When you sit with it, the political dynamic that lies beneath all of this is quite bizarre. In the parliamentary systems utilized by the majority of European countries, congressional shutdowns are practically unthinkable; instead, a budget failure usually results in a vote of confidence or fresh elections. The American system divides executive responsibility from appropriations in a way that permits the legislative and executive branches to engage in protracted conflicts while government operations stall or cease completely.

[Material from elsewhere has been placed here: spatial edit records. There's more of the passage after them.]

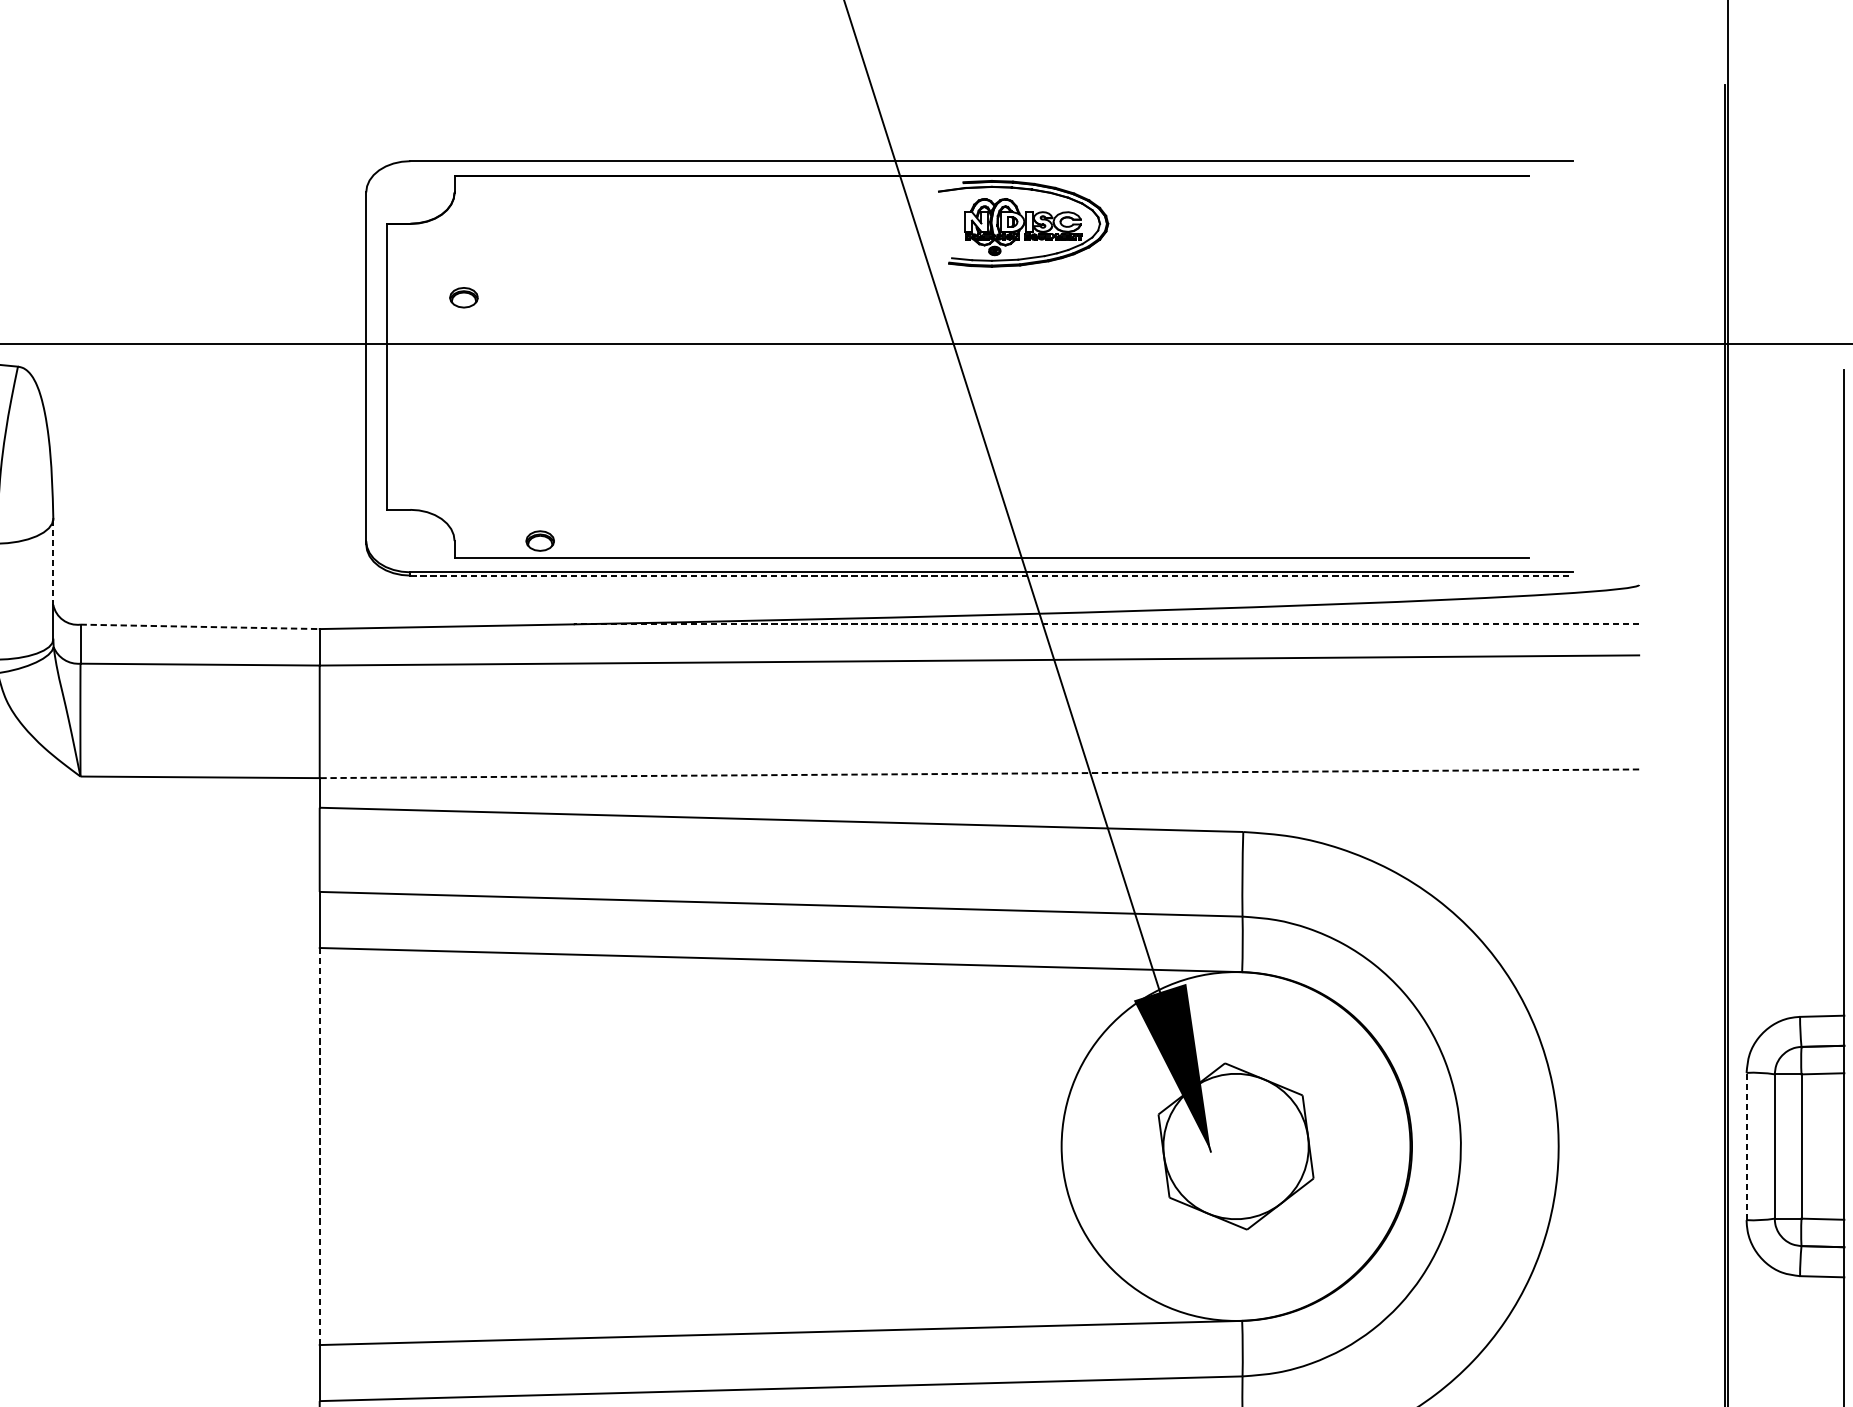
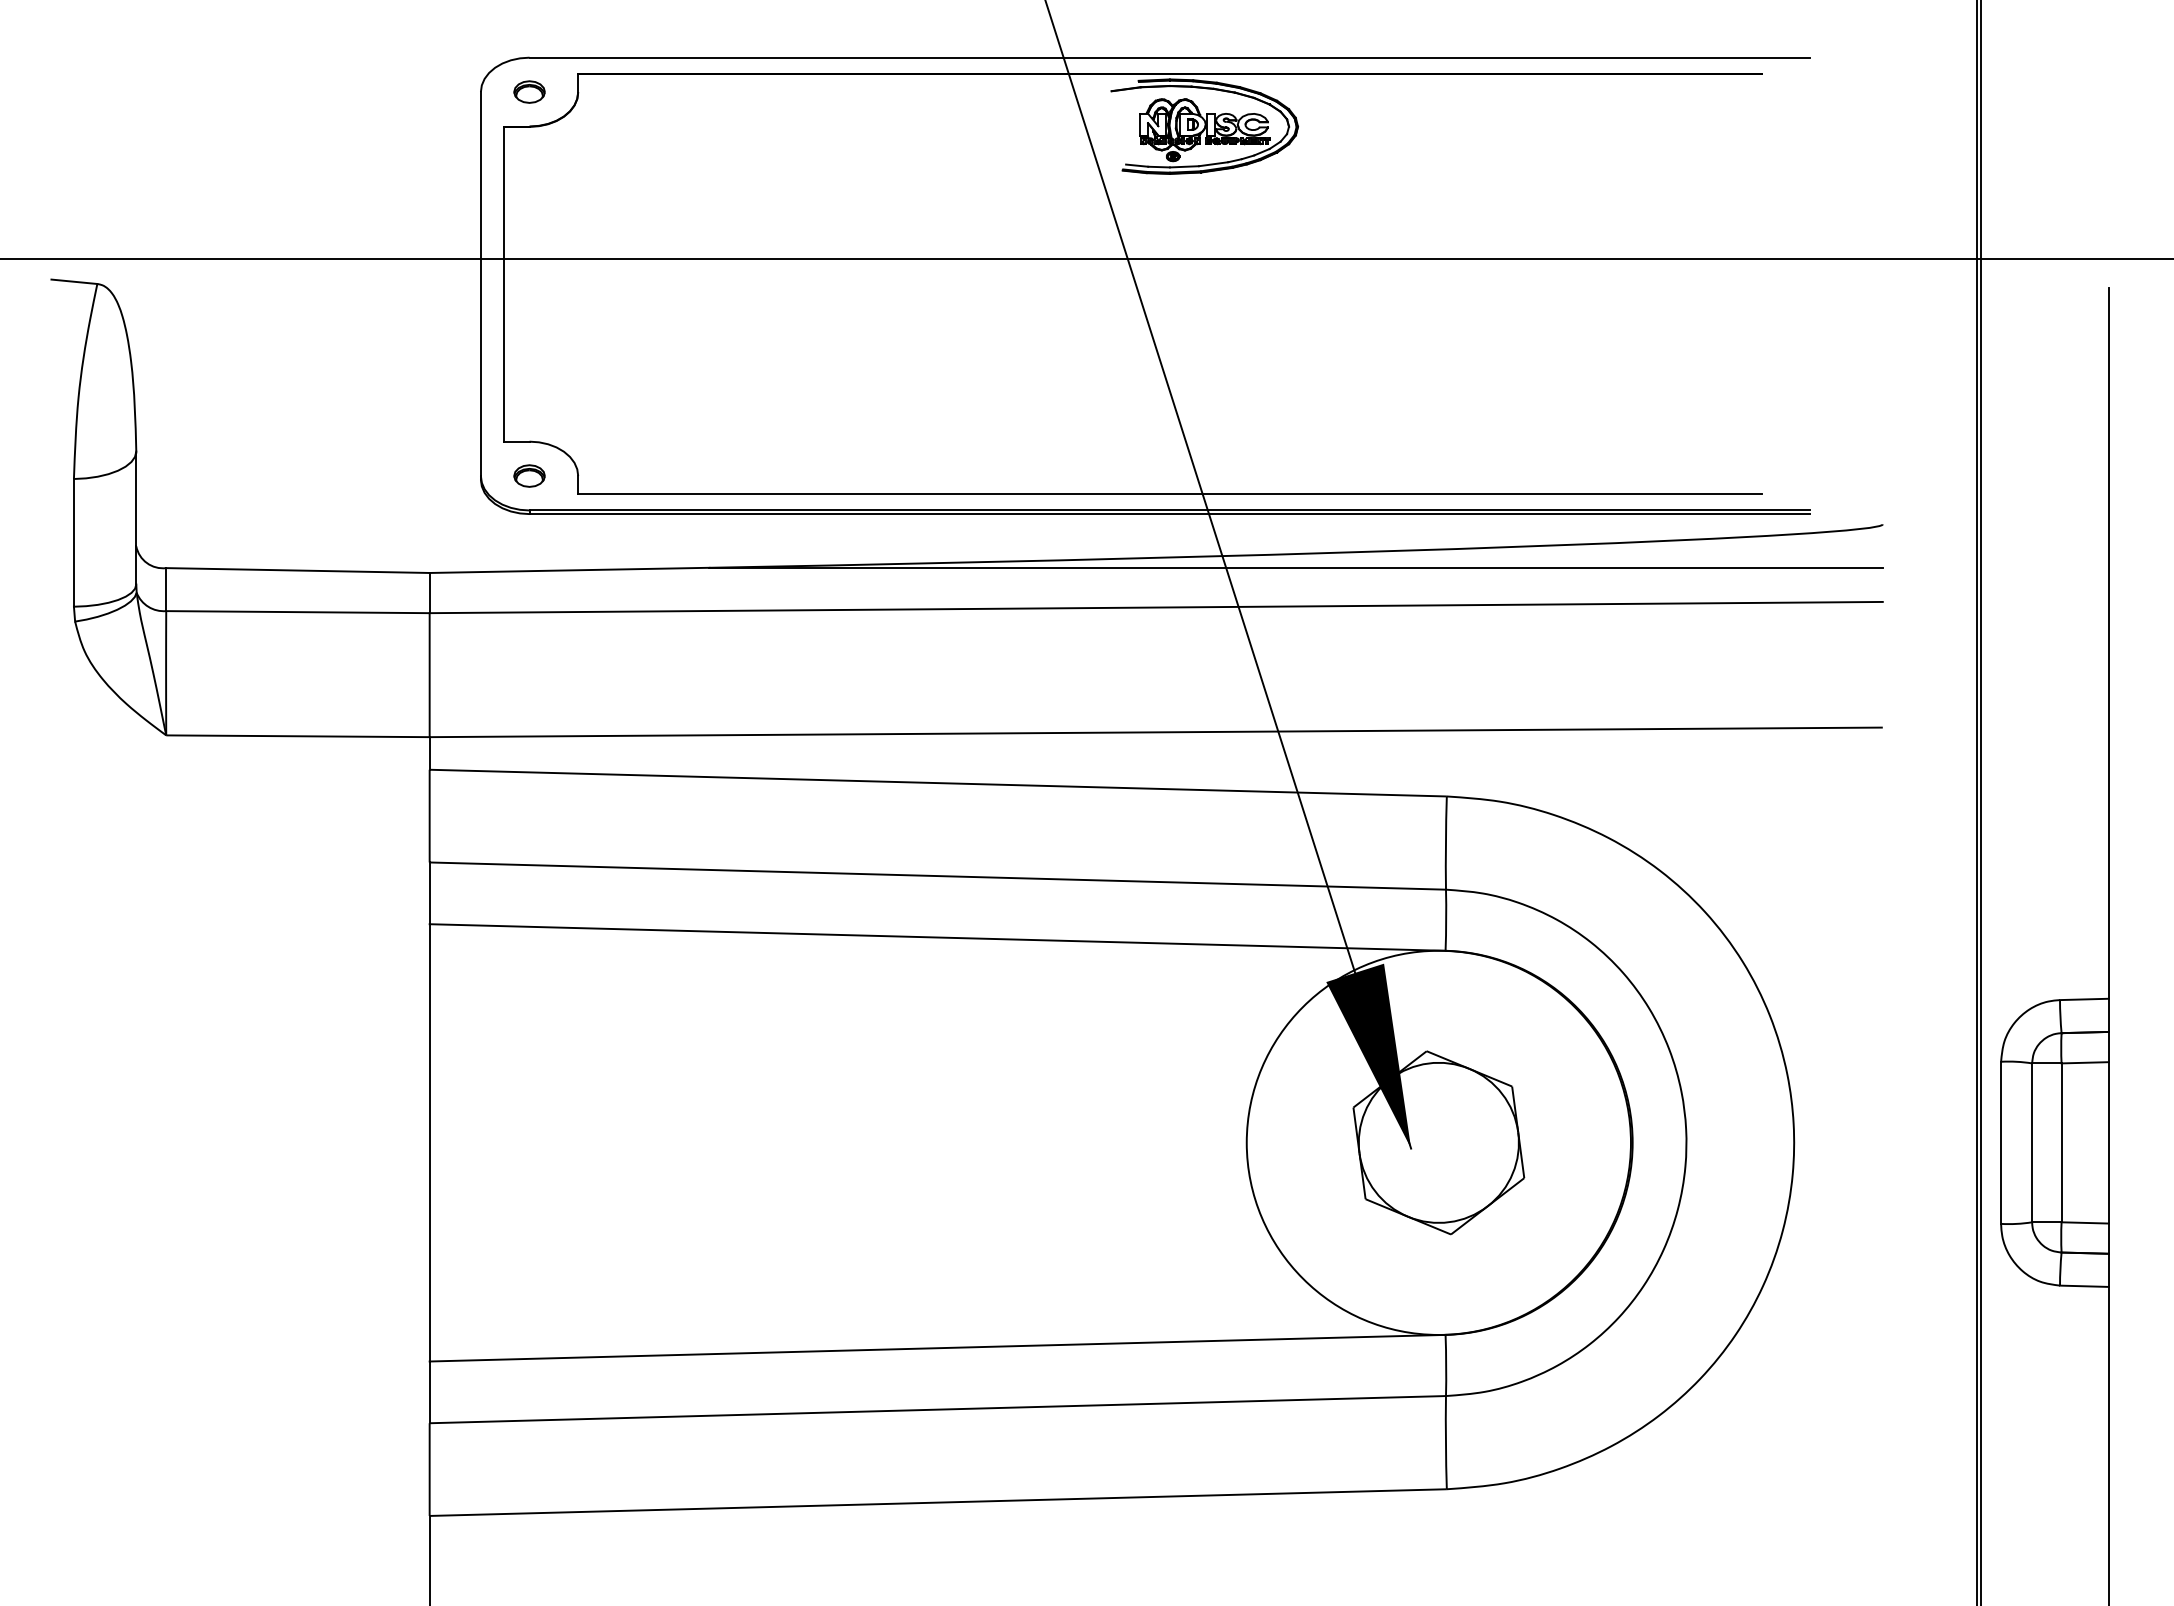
part: (463, 297) -> (529, 91), moved
part: (540, 540) -> (529, 475), moved
line: (53, 562) -> (136, 499), dashed -> solid
line: (992, 575) -> (1170, 514), dashed -> solid
line: (1106, 624) -> (1296, 567), dashed -> solid
line: (199, 626) -> (297, 570), dashed -> solid
line: (979, 773) -> (1156, 732), dashed -> solid
line: (319, 1146) -> (429, 1142), dashed -> solid
line: (1746, 1146) -> (2001, 1142), dashed -> solid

DHS would have remained shuttered until mid-May if the House had waited for the Senate to enact a reconciliation package, as some Republican legislators requested. The immediate result is avoiding that outcome. There is still no answer to the longer-term question of whether the next continuing resolution expires before another shutdown starts.
Observing how the last six months have transpired, it seems as though government shutdowns have become a standard aspect of American budgeting in ways that previous legislative behavior patterns never foresaw. The End Government Shutdowns Act, which was introduced last year, and other bipartisan reform initiatives have failed to address the governance dysfunction that has resulted from the 21 funding gaps and 11 shutdowns since contemporary budget rules went into effect.
The reconciliation package for ICE and Border Patrol is still in the legislative process, and Republican counterproposals to the underlying immigration policy disagreements that caused the previous shutdown are still pending. The shutdown is ended. There has been no significant change in the underlying circumstances that gave rise to it. The next few months will determine whether the next funding cliff results in another record-breaking shutdown or an instance of unanticipated institutional restraint. The longest shutdown in American history has just concluded. It’s highly likely that the next one is already scheduled.